Exercise prompt:
From the records below, count the lines holding the string "opsežno". Only the number is wanted.

Stored entries:
☆ ☆ ☆ ☆ ☆ ☆ ☆

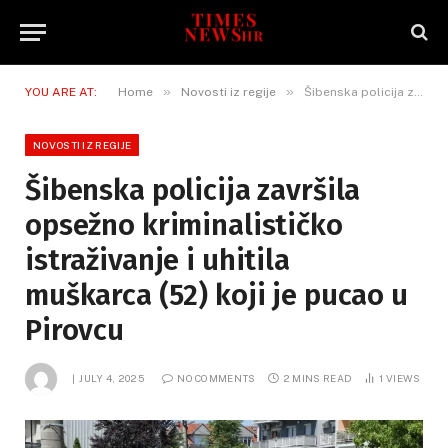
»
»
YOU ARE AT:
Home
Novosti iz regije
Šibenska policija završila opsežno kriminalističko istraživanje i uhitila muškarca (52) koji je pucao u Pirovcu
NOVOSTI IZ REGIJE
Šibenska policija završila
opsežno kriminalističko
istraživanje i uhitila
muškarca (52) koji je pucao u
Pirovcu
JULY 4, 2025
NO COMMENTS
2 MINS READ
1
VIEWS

☆ ☆ ☆ ☆ ☆ ☆ ☆

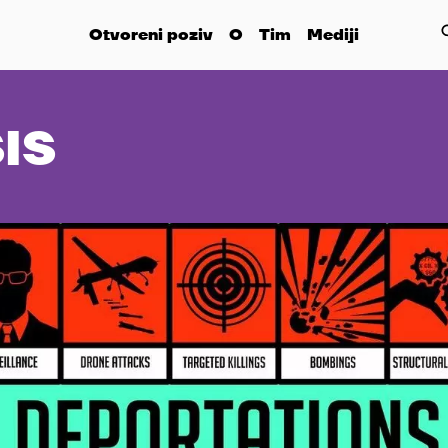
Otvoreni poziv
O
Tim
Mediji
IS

☆ ☆ ☆ ☆ ☆ ☆ ☆

Exercise response:
2